The museum’s surveillance and the town’s phone systems were down during the heist, according to Blume. Three other items were also nabbed during the theft. 

“The loss of the Celtic treasure is a disaster,” Blume said. “As a testament to our history, the gold coins are irreplaceable.”

The city’s mayor, Herbert Nerb, told German outlet Sueddeutsche Zeitung that the city’s communication networks had been “cut off.”

“The museum is actually a high-security location. But all the connections to the police were severed,” he said. 

He blamed “professionals” for the theft and said the heist was a “catastrophe.”

When the coins were discovered more than twenty years ago near Manching, the finding became the largest stash of Celtic gold found in the 20th century, according to The Associated Press. The small town, with a population of about 11,000, is 37 miles north of Munich. 

The Celts were an Indo-European people who settled throughout Europe, including parts of what is now Germany, especially the southern portions. The earliest archaeological evidence of the Celts can be found in an Austrian settlement dated back to around 700 B.C. 

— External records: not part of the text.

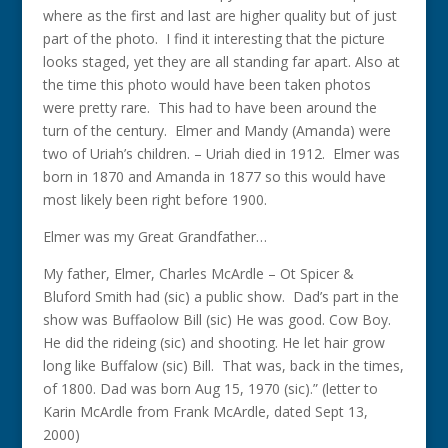
where as the first and last are higher quality but of just
part of the photo. I find it interesting that the picture
looks staged, yet they are all standing far apart. Also at
the time this photo would have been taken photos
were pretty rare. This had to have been around the
turn of the century. Elmer and Mandy (Amanda) were
two of Uriah’s children. – Uriah died in 1912. Elmer was
born in 1870 and Amanda in 1877 so this would have
most likely been right before 1900.
Elmer was my Great Grandfather…
My father, Elmer, Charles McArdle – Ot Spicer &
Bluford Smith had (sic) a public show. Dad’s part in the
show was Buffaolow Bill (sic) He was good. Cow Boy.
He did the rideing (sic) and shooting. He let hair grow
long like Buffalow (sic) Bill. That was, back in the times,
of 1800. Dad was born Aug 15, 1970 (sic).” (letter to
Karin McArdle from Frank McArdle, dated Sept 13,
2000)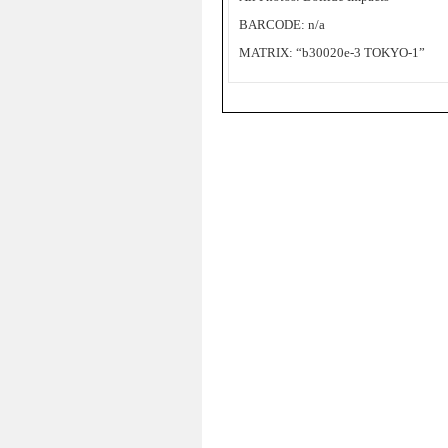
BARCODE: n/a
MATRIX: “b30020e-3 TOKYO-1”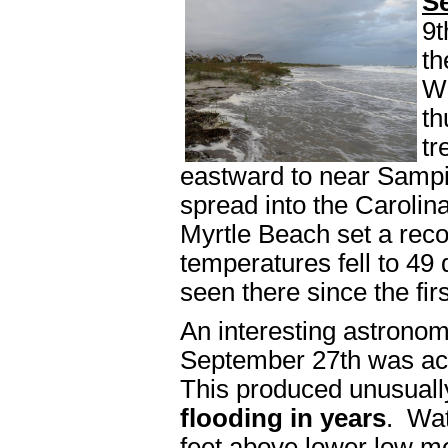
S
9t
th
Wi
th
tr
eastward to near Sampi
spread into the Caroli
Myrtle Beach set a rec
temperatures fell to 49
seen there since the fi
An interesting astronom
September 27th was a
This produced unusuall
flooding in years
. Wat
feet above lower low m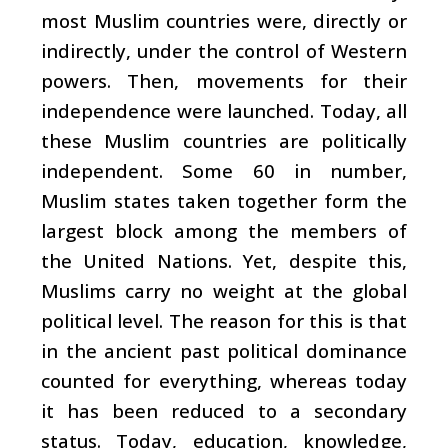
most Muslim countries were, directly or
indirectly, under the control of Western
powers. Then, movements for their
independence were launched. Today, all
these Muslim countries are politically
independent. Some 60 in number,
Muslim states taken together form the
largest block among the members of
the United Nations. Yet, despite this,
Muslims carry no weight at the global
political level. The reason for this is that
in the ancient past political dominance
counted for everything, whereas today
it has been reduced to a secondary
status. Today, education, knowledge,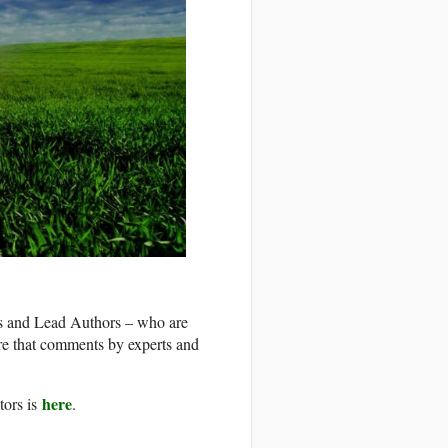
rs and Lead Authors – who are
re that comments by experts and
here
tors is
.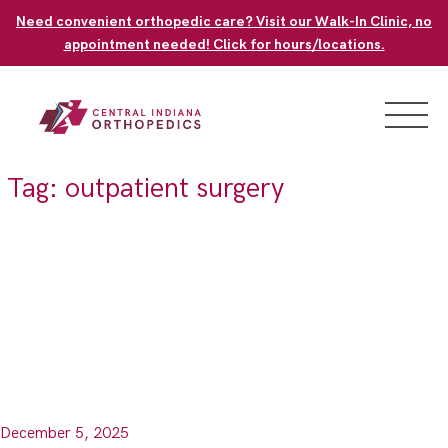
Skip
Need convenient orthopedic care? Visit our Walk-In Clinic, no
to
appointment needed! Click for hours/locations.
content
Tag:
outpatient surgery
December 5, 2025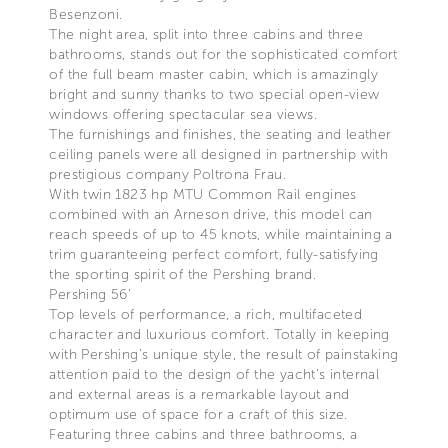
Besenzoni.
The night area, split into three cabins and three
bathrooms, stands out for the sophisticated comfort
of the full beam master cabin, which is amazingly
bright and sunny thanks to two special open-view
windows offering spectacular sea views.
The furnishings and finishes, the seating and leather
ceiling panels were all designed in partnership with
prestigious company Poltrona Frau.
With twin 1823 hp MTU Common Rail engines
combined with an Arneson drive, this model can
reach speeds of up to 45 knots, while maintaining a
trim guaranteeing perfect comfort, fully-satisfying
the sporting spirit of the Pershing brand.
Pershing 56’
Top levels of performance, a rich, multifaceted
character and luxurious comfort. Totally in keeping
with Pershing’s unique style, the result of painstaking
attention paid to the design of the yacht’s internal
and external areas is a remarkable layout and
optimum use of space for a craft of this size.
Featuring three cabins and three bathrooms, a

Museum officials are concerned that the thieves might melt down the coins, making them impossible to track down and recover. Blume said the thieves had demonstrated “incredible criminal energy.”

Police have blamed other German museum thefts on organized crime in recent years, including the 2019 robbery of 21 valuable pieces of jewelry from the Green Vault museum in Dresden. Authorities linked members of the Remmo-Clan, a Berlin-based crime family. Several members have been arrested, but the trial is ongoing, and none of the pieces of jewelry, worth roughly $128 million, have been found.